BTW, you don't need all that cases, just this:

sumOfValues :: Tree -> Int
sumOfValues Null = 0
sumOfValues (Node t1 v t2) = v + (sumOfValues t1) + (sumOfValues t2)
1
votes

Pattern matching depends on the syntax. E.g. if you write a pattern involving constructors, pattern matching by constructors is what you'll get. If you write a pattern involving litteral expressions (and litteral floating point values or integers are just that) you get an equality test (from the Eq class) using whatever overloaded definition of the (==) operator your type may provide.

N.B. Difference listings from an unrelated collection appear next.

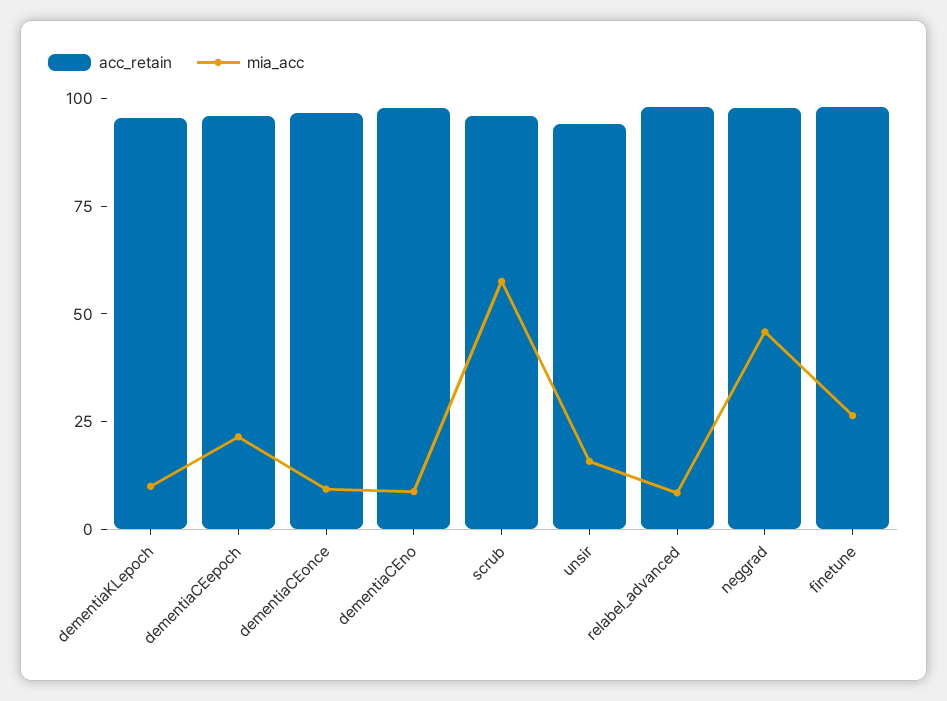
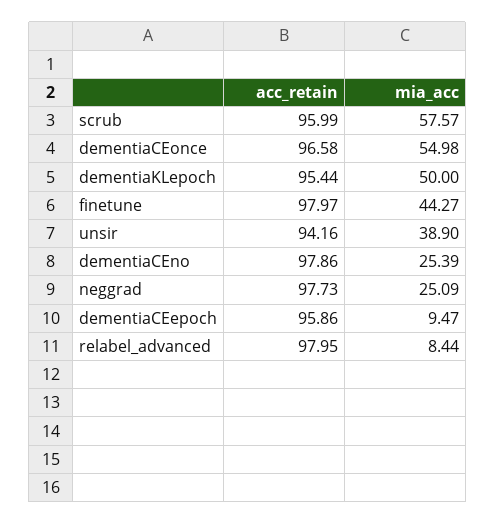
mia_acc, dementiaKLepoch: 10 -> 50
mia_acc, dementiaCEepoch: 20 -> 9.47
mia_acc, dementiaCEonce: 10 -> 54.98
mia_acc, dementiaCEno: 10 -> 25.39
mia_acc, unsir: 15 -> 38.9
mia_acc, neggrad: 45 -> 25.09
mia_acc, finetune: 25 -> 44.27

So if you overload your Fred data type which is of class Num and has a constructor, also called Fred you could define equality against Integers by checking if the given Integer is 1. Now in that weird scenario, unless I'm overlooking something, the following ought to work:

getFred :: Fred -- get a Fred
getFred = Fred -- invoke the Fred constructor

testFred :: Fred -> Bool -- tests if Fred's equality operator considers 1 equal to Fred
testFred 1 = True -- overloaded (==) tests against 1, so should be true
testFred _ = False -- shouldn't happen, then...

isFredOne = testFred $ getFred -- returns True
1
votes

You can think of the data constructors as tags. To do a pattern matching on a value of Tree, the compiled code extracts the tag and just knows which branch to dispatch to. It doesn't care about the real value, so you don't need Eq.

0
votes

I justify this type of thing to myself by saying that pattern matching is core to what Haskell is - the Eq typeclass is not.

So while there are features similar to pattern matching which require Eq, they are not pattern matching and could be implemented on top of pattern matching.